PROVIDED TEXT —
*** Block opens ***
Utilizing FaceNet pre-train model, we try to solve the facialrecogintion
problem with only 5 images for each person.
The need for capable facial recognition systems is
increasing every day, as new applications for the technology
are found - from security and surveillance to self-driving cars.
One unique requirement for facial recognition that sets it apart from other AI problems is the relatively small datasets it is
expected to work with; anyone who needs a facial recognition
system to recognize them would not be willing to provide
more than a few images. With this, the computer is expected to
learn how to accurately identify that person under a wide
range of lighting conditions, facial expressions, hairstyles, etc.
That type of machine learning - where a model uses a small
number of examples to cover a wide range of inputs - is
referred to as few-shot learning, and was the focus of this
project.
In short, a dataset of labeled face images was used, with
only a few training images per label. Then, image
augmentation was used to effectively create more training
data. Then, different models were created and trained on the
training data. The models were then used to make predictions
for the test data, and various performance metrics were
recorded. The models were then refined and experimented
with to achieve the best results. This process is elaborated on
further below.
*** Block closes ***
TASK A —
List the conditions under which the few-shot facial recognition text says the computer is expected to identify a person.

(Page-level text extractions)
*** Block opens ***
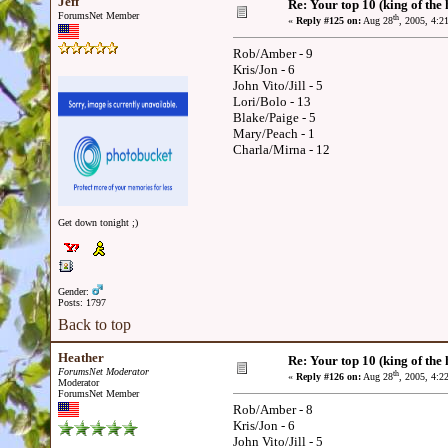
Jeff
Re: Your top 10 (king of the h
ForumsNet Member
th
«
Reply #125 on:
Aug 28
, 2005, 4:2
Rob/Amber - 9
Kris/Jon - 6
John Vito/Jill - 5
Lori/Bolo - 13
Blake/Paige - 5
Mary/Peach - 1
Charla/Mirna - 12
Get down tonight ;)
Gender:
Posts: 1797
Back to top
Heather
Re: Your top 10 (king of the h
ForumsNet Moderator
th
«
Reply #126 on:
Aug 28
, 2005, 4:2
Moderator
ForumsNet Member
Rob/Amber - 8
Kris/Jon - 6
John Vito/Jill - 5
*** Block closes ***
TASK B —
Recast the part of the records that opens at their start and closes with the line containing "ForumsNet Moderator" as a JSON list of strings, one per line, with blank lines and pictures left out.

FINAL ANSWER A —
lighting conditions, facial expressions, hairstyles

FINAL ANSWER B —
[
  "Jeff",
  "Re: Your top 10 (king of the h",
  "ForumsNet Member",
  "th",
  "«",
  "Reply #125 on:",
  "Aug 28",
  ", 2005, 4:2",
  "Rob/Amber - 9",
  "Kris/Jon - 6",
  "John Vito/Jill - 5",
  "Lori/Bolo - 13",
  "Blake/Paige - 5",
  "Mary/Peach - 1",
  "Charla/Mirna - 12",
  "Get down tonight ;)",
  "Gender:",
  "Posts: 1797",
  "Back to top",
  "Heather",
  "Re: Your top 10 (king of the h",
  "ForumsNet Moderator"
]